PhD Student, Intelligent Systems Program, University of Pittsburgh
16 Apr 2021 - Arun Balajiee
In this talk, Sanya presented the steps to construction and use of knowledge graph to understand natural product drug interactions. Biomedical knowledge graphs are constructed using hierarchical presentation of domain ontology. The methods involved in the process are Data Integration, Standardization of Terminology, Machine Reading, Hypothesis generation and evaluation. CheBI is a knowledge representation used for this. In the current work, Sanya has implemented until the machine reading process upto the process of hypothesis generation using knowledge graphs.

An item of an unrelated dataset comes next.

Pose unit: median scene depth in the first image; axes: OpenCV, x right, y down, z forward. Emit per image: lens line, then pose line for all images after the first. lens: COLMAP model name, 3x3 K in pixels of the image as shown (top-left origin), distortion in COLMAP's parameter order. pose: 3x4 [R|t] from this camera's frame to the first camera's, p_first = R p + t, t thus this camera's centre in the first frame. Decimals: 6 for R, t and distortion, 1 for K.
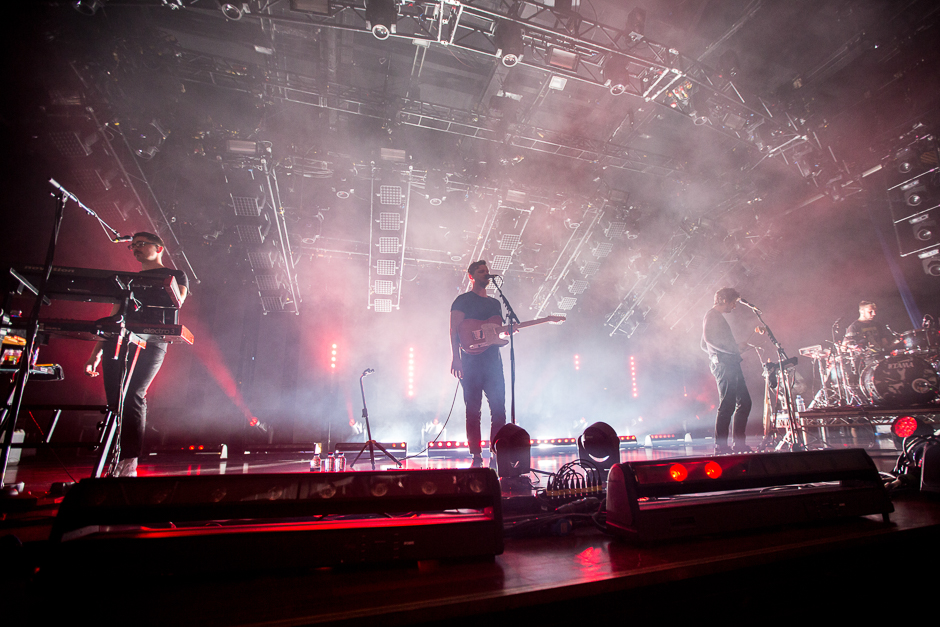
lens RADIAL K [[428.2, 0, 470.0], [0, 428.2, 313.5], [0, 0, 1]] dist [-0.003243, -0.000215]
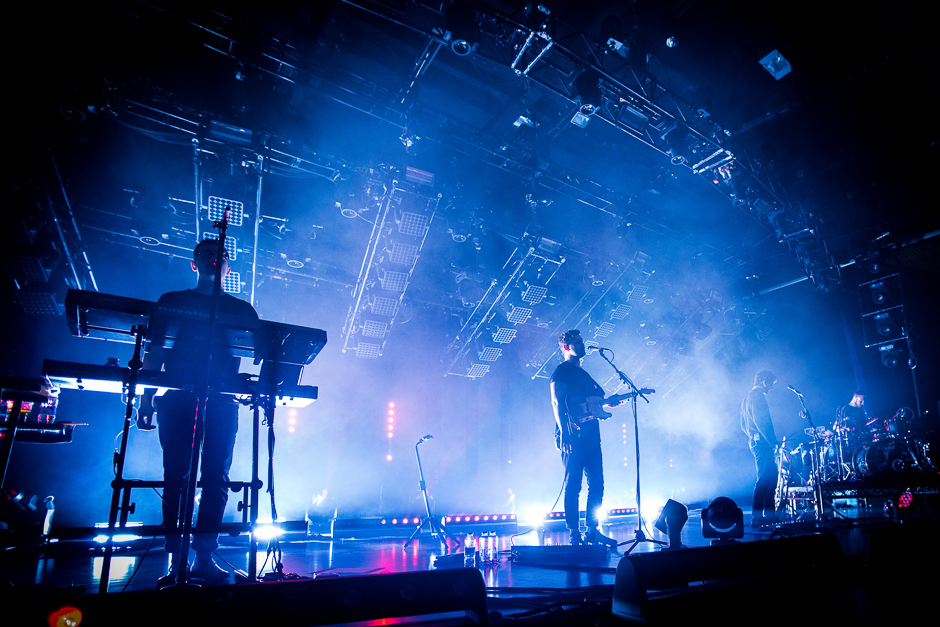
lens RADIAL K [[562.9, 0, 470.2], [0, 562.9, 355.9], [0, 0, 1]] dist [-0.001390, -0.000416]
pose [[0.949201, 0.072308, 0.306249, -0.493695], [-0.077801, 0.996952, 0.005751, -0.043308], [-0.304900, -0.029286, 0.951934, -0.109191]]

The ideas for future work are to include information for over 600 natural producates of interest, improve machine reading for better entity recognition along with a few other research goals.

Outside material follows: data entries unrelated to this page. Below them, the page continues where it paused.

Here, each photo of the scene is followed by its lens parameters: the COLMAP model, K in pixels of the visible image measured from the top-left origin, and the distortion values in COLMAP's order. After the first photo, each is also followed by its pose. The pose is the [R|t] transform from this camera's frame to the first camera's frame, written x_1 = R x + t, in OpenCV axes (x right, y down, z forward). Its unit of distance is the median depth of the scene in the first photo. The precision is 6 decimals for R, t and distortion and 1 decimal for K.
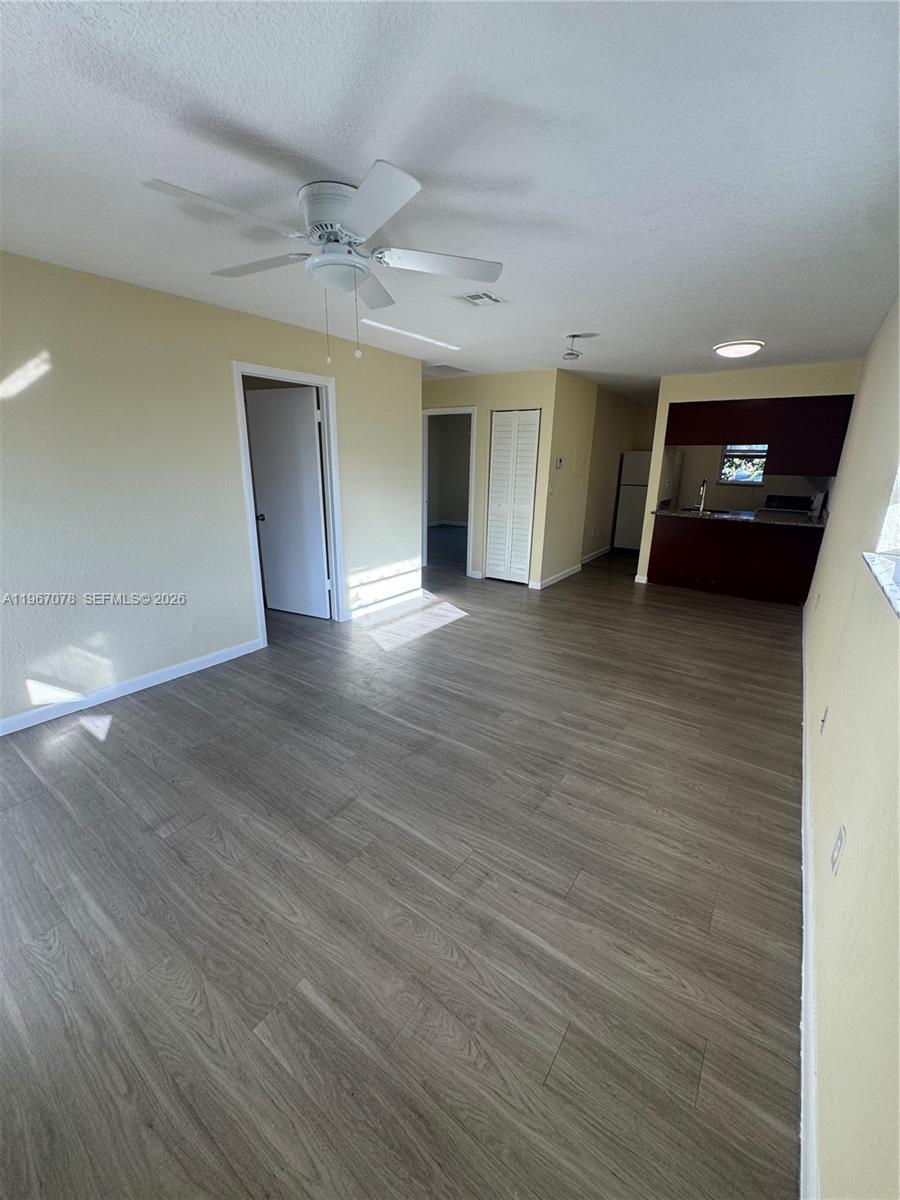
lens RADIAL K [[478.7, 0, 450.0], [0, 478.7, 600.0], [0, 0, 1]] dist [-0.002684, -0.000157]
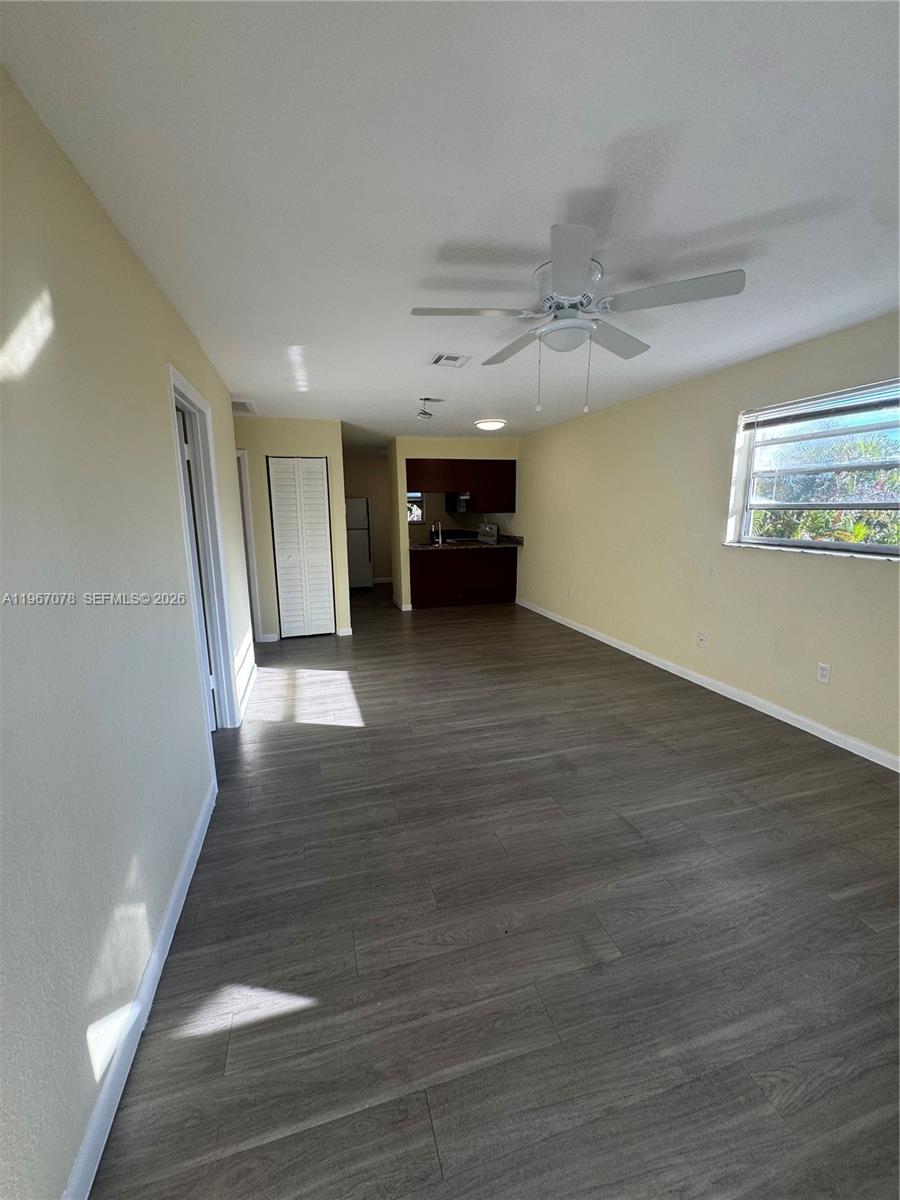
lens RADIAL K [[482.8, 0, 450.0], [0, 482.8, 600.0], [0, 0, 1]] dist [-0.003776, 0.000527]
pose [[0.615625, -0.170526, 0.769367, -0.859388], [0.246270, 0.969039, 0.017724, -0.115043], [-0.748570, 0.178561, 0.638561, 0.385303]]
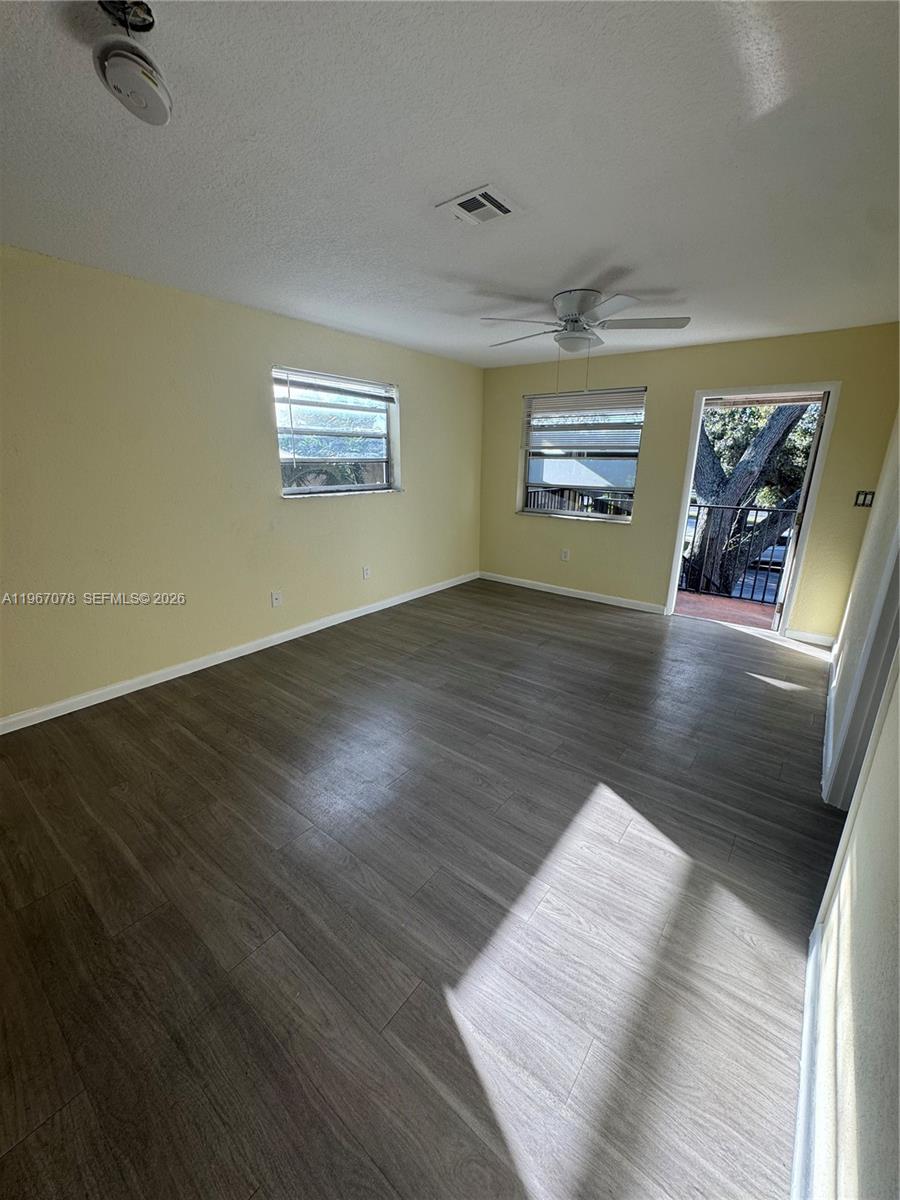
lens RADIAL K [[478.7, 0, 450.0], [0, 478.7, 600.0], [0, 0, 1]] dist [-0.002684, -0.000157]
pose [[-0.998754, -0.036928, 0.033562, 0.059785], [-0.012289, 0.833876, 0.551815, -0.534020], [-0.048364, 0.550715, -0.833291, 1.795879]]
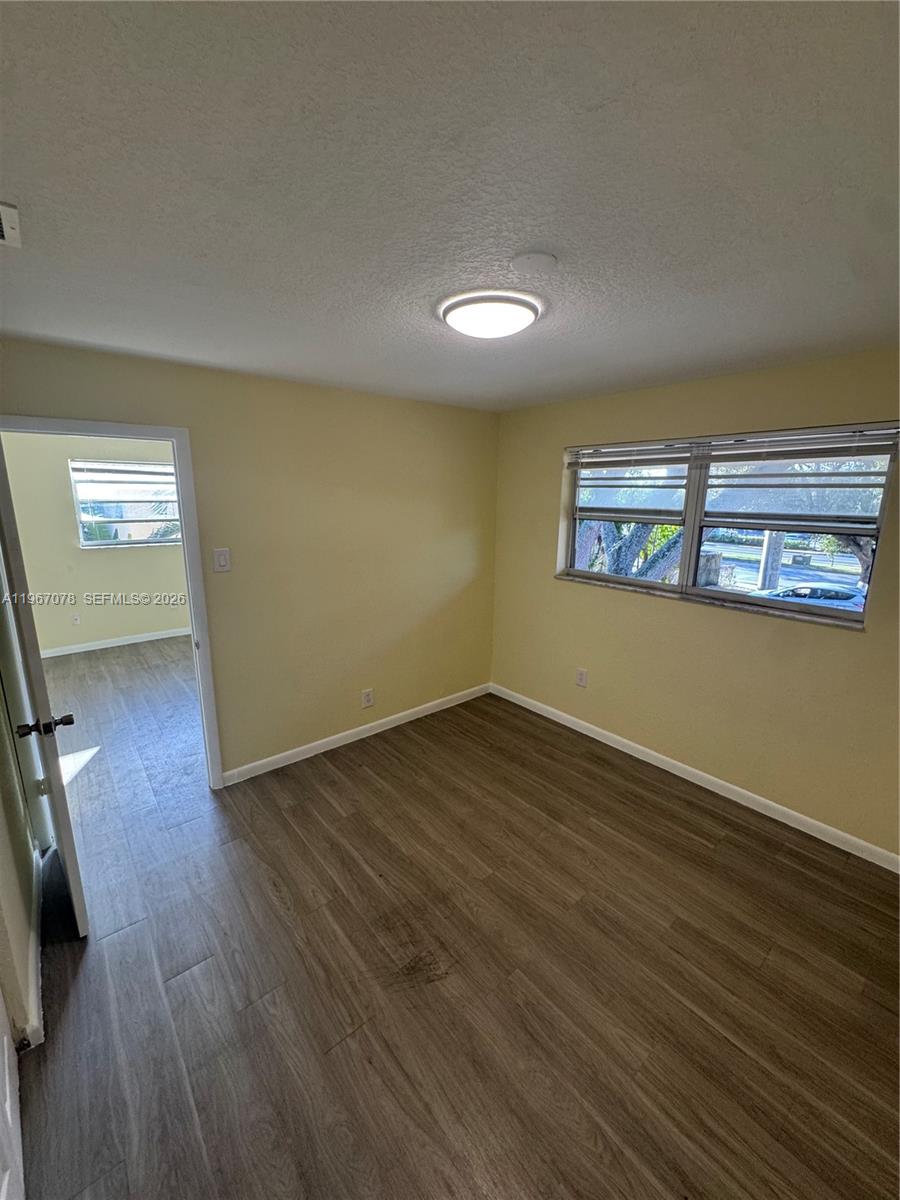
lens RADIAL K [[482.8, 0, 450.0], [0, 482.8, 600.0], [0, 0, 1]] dist [-0.003776, 0.000527]
pose [[-0.968118, -0.081135, 0.236991, -1.224969], [0.044261, 0.875801, 0.480639, -0.691786], [-0.246554, 0.475805, -0.844287, 1.892791]]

Tushar’s work focus on training a classifier to identify biomarkers for detection of carcinogenic beryllium traces from data on berryllium exposure. As preliminary approach to the discovery of biomarkers using machine learning, Logistic Regression proved to be a useful with high accuracy. Tushar further implemented a t-SNE visualization approach for the disease. Using a K-Nearest Neighbour approach, explored thatt classificaiton using logistic regresion outperforms other models over imputed data.
For future explorations, some steps that could be taken are applying Random Forest classifiers for small sample sizes, consistency of different methods of feature selection for filter and wrapper methods and the analysis of the decision making steps involved in Logistic Regression.